- YOUR GOAL -
Write the next part of the interview transcript about the app incident, picking up right after its last line.

- DOCUMENT EXTRACT -
* * * * *

Courtney Nash: 10:46

While this is going on, you noted that, you know, you turned off a number of non-critical parts of the app, right, that are related to sort of async work stuff. I think it's like,"it's been a while since you last up, you know, do you wanna update your incident?" was that just part of the sort of trying to figure out what was going on or

Lawrence Jones (Incident.io): 11:02

So I think I've, I've mentioned how in this particular situation, we didn't have access to a lot of the tools that we would normally have access to in an incident. So observability wise, it was, it was, not particularly great. One of the things that you can do whenever you're in that situation where there's essentially something bad happening, there's a lot of potential things that could cause it, is you just try and simplify. And I think that was the decision that we made. We know that we have some regular work that gets scheduled via what we call the clock, which is just a thing that's piping pubsub messages in at a regular basis. That's providing functionality that actually, in terms of how our customers will experience our product, it's not critical. They're like nudges to remind you to take an incident role or, or do something at a particular time. We could disable those and you'd still be able to create an incident, which is, and, and drive one proactively through Slack web hooks. So, that's obviously the thing that you'd prioritize if you had to pick some subsystems to keep up rather than others. And if you can get rid of that, then you suddenly remove a whole host of regular work that all might be providing this event or this, this job that is causing the thing to crash. It was more about we don't know what's going on. We have limited options, so let's try and simplify the problem in a chance that it might fix it. But also we know if we remove that we'll have less noise. So there will be just simply less hay through which to find the needle.

Courtney Nash: 12:19

Yeah. And so you, I mean, you found the needle. Was it Aha, we think we know it's this, or was it just, we turned a bunch of stuff off and finally it just stopped breaking.

* * * * *

- DATASET SECTION -
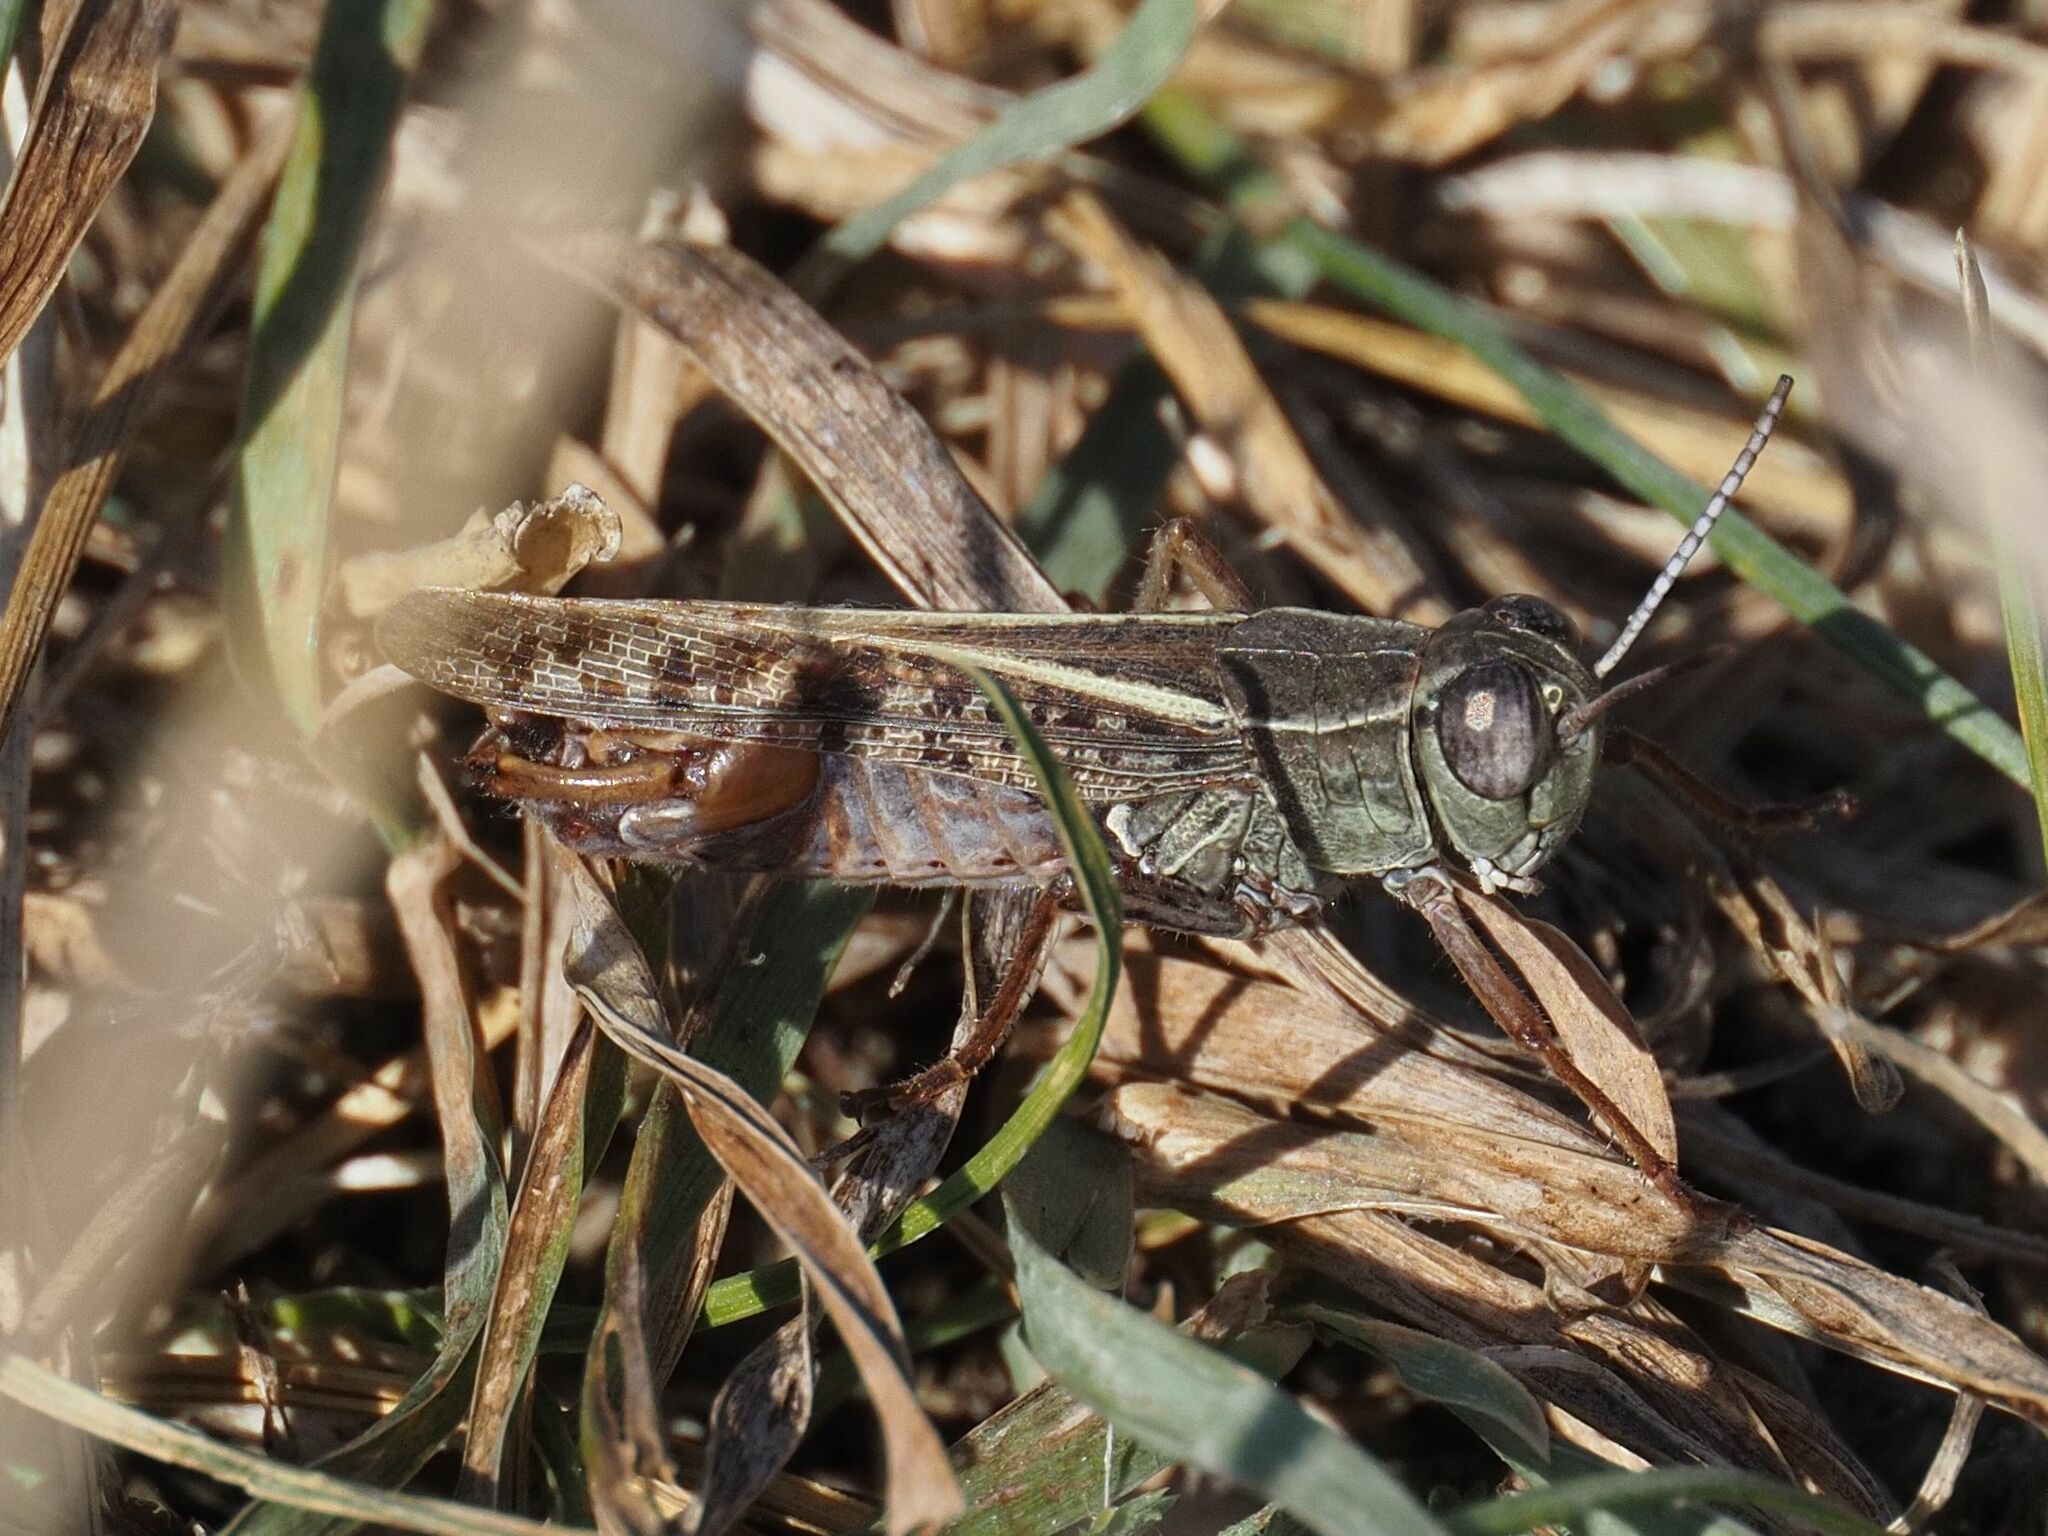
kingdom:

* * * * *

- EXERCISE RESPONSE -
Lawrence Jones (Incident.io): 12:30

Yeah, so I think, it was quite a funny one. I think we, we had a suspicion that it might be coming from something. And that was because we could see that there was an event that had just at our particular point where we'd started seeing the crashes, we could see in the Google pubsub metrics that there was an event that started failing or was, was left un ack'd in the subscription. So that was giving us kind of, you know,"this looks bad." it was also part of a piece of the code base that we had seen an error come from. I think the day prior, we, we were already feeling a bit suspect about this. We didn't quite know how it would've happened, because we were under the assumption at this point that, any errors that were returned by these subscription handlers, regardless of whether or not they panicked, that the app should proceed and continue, to, as it happened, that that was an incorrect assumption. At this point, you already don't have a consistent viewpoint of exactly what's causing the incident. So you start ditching some of the rules that you think you have in mind because it is logically inconsistent with what you see, that is actually happening in production.

Courtney Nash: 13:31

How hard is it to get to that point where you have to abandon an assumption, like a, a well earned assumption. Like that's, that's a tip, that's a tough thing to do, I think, especially in a somewhat pressured situation, right?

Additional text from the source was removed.